Seit dem 1. Juli 2023 gilt für Grenzgänger zwischen Deutschland und der Schweiz eine neue Homeoffice-Regel: Bis zu 49,9 Prozent der Arbeitszeit darfst du in Deutschland im Homeoffice arbeiten, ohne deinen Schweizer Sozialversicherungsstatus zu verlieren. Dieser Artikel erklärt, was die Regelung konkret bedeutet, welche Grenzen gelten und worauf du steuerlich achten musst.
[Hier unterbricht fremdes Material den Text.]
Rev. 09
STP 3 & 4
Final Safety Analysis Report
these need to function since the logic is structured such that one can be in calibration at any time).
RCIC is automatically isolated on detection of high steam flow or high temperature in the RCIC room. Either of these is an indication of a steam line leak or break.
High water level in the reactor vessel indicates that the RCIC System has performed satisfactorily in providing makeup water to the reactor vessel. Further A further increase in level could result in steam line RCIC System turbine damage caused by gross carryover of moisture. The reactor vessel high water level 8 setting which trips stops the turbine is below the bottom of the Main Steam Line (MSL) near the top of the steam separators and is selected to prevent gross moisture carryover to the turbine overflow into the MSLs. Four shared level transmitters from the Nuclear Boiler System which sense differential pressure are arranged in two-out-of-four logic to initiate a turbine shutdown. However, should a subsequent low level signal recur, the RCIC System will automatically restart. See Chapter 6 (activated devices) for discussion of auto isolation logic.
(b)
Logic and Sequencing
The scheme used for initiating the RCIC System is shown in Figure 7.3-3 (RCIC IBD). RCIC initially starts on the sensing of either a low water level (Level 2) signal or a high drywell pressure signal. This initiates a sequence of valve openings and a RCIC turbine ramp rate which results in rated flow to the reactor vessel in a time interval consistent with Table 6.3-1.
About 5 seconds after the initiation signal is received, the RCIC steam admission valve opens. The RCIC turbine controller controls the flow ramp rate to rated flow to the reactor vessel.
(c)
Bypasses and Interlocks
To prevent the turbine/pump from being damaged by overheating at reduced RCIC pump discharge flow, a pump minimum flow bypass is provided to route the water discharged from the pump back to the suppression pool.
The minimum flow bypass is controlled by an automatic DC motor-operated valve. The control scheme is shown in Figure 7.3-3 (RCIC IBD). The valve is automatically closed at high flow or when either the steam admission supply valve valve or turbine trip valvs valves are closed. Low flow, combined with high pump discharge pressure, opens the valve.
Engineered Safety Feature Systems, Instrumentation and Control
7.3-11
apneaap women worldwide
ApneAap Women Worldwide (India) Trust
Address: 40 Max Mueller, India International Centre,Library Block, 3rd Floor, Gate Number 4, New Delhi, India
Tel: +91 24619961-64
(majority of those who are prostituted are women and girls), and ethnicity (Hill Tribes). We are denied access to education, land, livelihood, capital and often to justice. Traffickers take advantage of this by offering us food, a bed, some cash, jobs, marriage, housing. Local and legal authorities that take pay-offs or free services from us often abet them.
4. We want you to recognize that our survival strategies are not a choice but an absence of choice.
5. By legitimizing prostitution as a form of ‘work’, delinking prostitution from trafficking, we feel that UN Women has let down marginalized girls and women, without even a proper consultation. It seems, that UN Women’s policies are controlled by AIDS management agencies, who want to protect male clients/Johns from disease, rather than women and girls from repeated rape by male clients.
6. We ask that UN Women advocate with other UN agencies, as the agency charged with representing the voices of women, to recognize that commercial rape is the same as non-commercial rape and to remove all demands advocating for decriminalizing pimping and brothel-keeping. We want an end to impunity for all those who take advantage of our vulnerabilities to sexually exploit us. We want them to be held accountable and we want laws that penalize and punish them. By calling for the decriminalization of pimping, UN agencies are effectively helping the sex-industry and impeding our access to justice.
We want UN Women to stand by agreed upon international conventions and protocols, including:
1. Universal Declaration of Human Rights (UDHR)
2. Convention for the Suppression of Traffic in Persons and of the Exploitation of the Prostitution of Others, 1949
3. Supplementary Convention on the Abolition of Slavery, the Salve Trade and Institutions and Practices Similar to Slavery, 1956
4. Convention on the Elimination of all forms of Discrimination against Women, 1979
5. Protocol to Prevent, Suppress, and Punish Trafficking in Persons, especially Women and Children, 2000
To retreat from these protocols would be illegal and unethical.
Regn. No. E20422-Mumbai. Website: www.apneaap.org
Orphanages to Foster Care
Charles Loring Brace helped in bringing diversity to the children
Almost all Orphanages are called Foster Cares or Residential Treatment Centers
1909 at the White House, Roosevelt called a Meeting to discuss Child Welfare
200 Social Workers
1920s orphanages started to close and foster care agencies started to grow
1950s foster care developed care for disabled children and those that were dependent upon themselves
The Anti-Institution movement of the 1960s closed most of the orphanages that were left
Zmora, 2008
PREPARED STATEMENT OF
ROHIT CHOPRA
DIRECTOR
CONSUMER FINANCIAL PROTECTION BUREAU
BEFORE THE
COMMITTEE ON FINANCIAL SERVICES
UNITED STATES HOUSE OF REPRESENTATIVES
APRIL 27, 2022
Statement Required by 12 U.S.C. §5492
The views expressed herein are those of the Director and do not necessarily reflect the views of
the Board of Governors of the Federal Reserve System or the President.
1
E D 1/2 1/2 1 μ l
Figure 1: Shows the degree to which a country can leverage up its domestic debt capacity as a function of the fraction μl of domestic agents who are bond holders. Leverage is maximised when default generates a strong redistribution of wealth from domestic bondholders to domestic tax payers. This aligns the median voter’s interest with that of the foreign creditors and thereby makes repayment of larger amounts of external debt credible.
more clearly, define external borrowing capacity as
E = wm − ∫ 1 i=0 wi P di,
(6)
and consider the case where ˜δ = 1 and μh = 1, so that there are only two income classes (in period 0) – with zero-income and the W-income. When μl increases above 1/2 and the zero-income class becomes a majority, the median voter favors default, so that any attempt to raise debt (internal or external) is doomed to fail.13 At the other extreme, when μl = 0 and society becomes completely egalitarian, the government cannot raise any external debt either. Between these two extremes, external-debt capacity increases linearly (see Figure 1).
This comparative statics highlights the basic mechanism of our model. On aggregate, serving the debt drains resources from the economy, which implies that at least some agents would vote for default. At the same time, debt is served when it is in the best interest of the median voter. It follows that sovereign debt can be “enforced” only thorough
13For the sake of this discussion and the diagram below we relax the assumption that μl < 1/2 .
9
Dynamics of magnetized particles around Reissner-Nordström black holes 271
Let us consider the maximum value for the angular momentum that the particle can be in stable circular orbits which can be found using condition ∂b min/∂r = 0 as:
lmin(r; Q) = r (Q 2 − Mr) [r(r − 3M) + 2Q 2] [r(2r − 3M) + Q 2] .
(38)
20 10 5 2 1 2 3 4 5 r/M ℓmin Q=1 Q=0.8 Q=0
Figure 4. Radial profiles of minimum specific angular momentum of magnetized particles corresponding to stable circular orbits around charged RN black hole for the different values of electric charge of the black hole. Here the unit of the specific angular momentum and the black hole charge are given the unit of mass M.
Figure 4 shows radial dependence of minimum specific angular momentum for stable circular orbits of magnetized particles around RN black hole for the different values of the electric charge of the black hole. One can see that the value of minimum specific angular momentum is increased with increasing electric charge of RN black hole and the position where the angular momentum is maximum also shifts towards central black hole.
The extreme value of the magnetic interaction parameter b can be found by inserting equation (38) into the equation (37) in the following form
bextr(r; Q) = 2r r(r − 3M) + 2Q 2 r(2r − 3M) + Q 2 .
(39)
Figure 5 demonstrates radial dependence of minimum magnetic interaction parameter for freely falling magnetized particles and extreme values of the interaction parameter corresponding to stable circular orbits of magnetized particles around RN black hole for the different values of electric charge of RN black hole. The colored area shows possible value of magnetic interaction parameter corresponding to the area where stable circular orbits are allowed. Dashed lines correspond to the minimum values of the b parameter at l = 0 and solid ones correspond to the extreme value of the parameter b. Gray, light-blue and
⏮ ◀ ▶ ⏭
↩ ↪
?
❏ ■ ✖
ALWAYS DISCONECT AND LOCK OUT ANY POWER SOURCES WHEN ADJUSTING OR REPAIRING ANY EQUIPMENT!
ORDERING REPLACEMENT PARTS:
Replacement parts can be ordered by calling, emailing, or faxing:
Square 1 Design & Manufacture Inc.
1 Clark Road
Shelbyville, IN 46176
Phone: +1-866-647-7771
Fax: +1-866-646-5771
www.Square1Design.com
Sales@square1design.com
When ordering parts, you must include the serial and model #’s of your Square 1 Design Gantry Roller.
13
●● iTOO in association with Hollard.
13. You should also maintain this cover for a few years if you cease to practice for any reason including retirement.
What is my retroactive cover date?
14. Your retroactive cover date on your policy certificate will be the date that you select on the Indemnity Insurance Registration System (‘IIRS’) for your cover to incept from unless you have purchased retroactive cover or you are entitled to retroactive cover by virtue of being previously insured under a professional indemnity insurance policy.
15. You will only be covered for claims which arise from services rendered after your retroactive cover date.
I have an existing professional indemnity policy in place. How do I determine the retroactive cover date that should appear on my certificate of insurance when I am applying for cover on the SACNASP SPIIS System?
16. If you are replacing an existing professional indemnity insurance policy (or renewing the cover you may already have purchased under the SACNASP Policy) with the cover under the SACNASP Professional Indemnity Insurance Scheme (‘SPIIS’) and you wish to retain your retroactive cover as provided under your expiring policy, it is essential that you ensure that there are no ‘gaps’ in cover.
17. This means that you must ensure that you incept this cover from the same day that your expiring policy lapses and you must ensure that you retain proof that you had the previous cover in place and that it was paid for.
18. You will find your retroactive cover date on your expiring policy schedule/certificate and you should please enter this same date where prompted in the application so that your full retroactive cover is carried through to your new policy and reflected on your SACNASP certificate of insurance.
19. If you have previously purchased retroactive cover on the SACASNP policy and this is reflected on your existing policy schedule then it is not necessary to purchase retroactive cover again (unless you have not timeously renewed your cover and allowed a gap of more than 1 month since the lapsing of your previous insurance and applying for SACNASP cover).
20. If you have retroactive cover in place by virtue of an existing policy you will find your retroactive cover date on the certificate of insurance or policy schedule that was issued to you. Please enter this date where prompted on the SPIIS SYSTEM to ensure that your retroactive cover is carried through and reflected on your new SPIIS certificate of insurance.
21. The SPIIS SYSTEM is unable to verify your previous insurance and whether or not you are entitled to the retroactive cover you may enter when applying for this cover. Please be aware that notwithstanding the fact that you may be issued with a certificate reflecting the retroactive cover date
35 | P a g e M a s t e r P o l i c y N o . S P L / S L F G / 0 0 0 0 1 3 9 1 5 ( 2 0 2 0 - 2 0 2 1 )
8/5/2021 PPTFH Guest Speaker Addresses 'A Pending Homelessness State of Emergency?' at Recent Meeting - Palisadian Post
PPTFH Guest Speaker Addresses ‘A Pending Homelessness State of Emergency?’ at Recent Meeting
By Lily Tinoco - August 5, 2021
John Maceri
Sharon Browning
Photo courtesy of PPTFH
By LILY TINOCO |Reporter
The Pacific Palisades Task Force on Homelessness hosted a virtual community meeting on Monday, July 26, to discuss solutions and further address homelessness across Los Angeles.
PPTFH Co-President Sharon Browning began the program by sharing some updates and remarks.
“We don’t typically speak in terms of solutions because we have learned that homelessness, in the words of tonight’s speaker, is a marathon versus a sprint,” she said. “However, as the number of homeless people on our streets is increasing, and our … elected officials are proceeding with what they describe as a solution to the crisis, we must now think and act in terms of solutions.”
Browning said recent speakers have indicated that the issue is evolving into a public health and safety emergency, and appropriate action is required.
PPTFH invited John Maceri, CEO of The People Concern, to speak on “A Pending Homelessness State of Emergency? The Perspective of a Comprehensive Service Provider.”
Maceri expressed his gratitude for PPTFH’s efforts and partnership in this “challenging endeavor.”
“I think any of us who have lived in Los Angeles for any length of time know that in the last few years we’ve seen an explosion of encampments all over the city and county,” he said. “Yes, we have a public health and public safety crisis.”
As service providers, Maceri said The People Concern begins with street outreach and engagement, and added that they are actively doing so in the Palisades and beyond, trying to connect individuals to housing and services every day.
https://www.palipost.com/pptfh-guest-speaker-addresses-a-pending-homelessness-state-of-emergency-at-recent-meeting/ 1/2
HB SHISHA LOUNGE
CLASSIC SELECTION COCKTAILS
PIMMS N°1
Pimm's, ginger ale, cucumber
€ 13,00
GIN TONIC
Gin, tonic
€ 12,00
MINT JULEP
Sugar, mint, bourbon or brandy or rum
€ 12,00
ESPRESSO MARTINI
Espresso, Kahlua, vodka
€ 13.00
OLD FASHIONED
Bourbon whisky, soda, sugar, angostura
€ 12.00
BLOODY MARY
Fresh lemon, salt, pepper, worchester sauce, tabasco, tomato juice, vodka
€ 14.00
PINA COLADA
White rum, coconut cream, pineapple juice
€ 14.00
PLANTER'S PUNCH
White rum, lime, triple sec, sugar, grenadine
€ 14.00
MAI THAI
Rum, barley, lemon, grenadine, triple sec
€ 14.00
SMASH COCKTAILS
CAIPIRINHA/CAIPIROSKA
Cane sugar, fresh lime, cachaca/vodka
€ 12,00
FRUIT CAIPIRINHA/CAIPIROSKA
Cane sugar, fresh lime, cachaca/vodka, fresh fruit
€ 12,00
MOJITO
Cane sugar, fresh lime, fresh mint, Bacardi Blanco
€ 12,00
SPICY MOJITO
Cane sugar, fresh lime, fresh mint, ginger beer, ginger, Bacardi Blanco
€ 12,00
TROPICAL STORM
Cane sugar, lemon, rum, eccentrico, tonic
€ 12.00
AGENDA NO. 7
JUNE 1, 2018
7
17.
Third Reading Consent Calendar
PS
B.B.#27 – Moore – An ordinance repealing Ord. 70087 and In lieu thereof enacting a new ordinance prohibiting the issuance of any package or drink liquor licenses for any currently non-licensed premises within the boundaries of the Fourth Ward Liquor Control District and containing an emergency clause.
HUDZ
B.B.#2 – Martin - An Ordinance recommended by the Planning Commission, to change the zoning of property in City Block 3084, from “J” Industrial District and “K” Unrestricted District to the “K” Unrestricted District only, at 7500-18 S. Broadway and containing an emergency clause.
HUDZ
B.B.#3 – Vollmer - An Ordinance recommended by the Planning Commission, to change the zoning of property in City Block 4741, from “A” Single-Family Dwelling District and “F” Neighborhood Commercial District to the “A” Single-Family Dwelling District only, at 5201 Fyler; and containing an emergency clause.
Arbeitest du dauerhaft mehr als 50 Prozent im Homeoffice, wechselt die Sozialversicherungszugehörigkeit von der Schweiz nach Deutschland. Das bedeutet: keine AHV-Einzahlungen mehr, keine BVG-Pensionskasse, keine Schweizer Unfallversicherung. Stattdessen gelten die deutschen Sozialversicherungen. Das kann finanziell erhebliche Nachteile haben, weil die Schweizer Altersvorsorge (AHV + BVG) in der Regel höhere Leistungen bietet als die rein deutsche Rentenversicherung.
Die 49,9-Prozent-Regel gilt nur für die Sozialversicherung – nicht für die Besteuerung. Steuerlich greift weiterhin das Doppelbesteuerungsabkommen (DBA) zwischen Deutschland und der Schweiz. Deutschland kann für Homeoffice-Tage ein Besteuerungsrecht geltend machen, wenn die Arbeit physisch in Deutschland ausgeführt wurde. Die genaue Aufteilung erfolgt in der jährlichen Einkommensteuererklärung.
Praktisch bedeutet das: Auch wenn dein Arbeitgeber in der Schweiz sitzt und du dort normalerweise arbeitest, muss der in Deutschland erarbeitete Lohnanteil in Deutschland versteuert werden. Die Schweizer Quellensteuer wird entsprechend reduziert, die deutsche Einkommensteuer erhöht sich.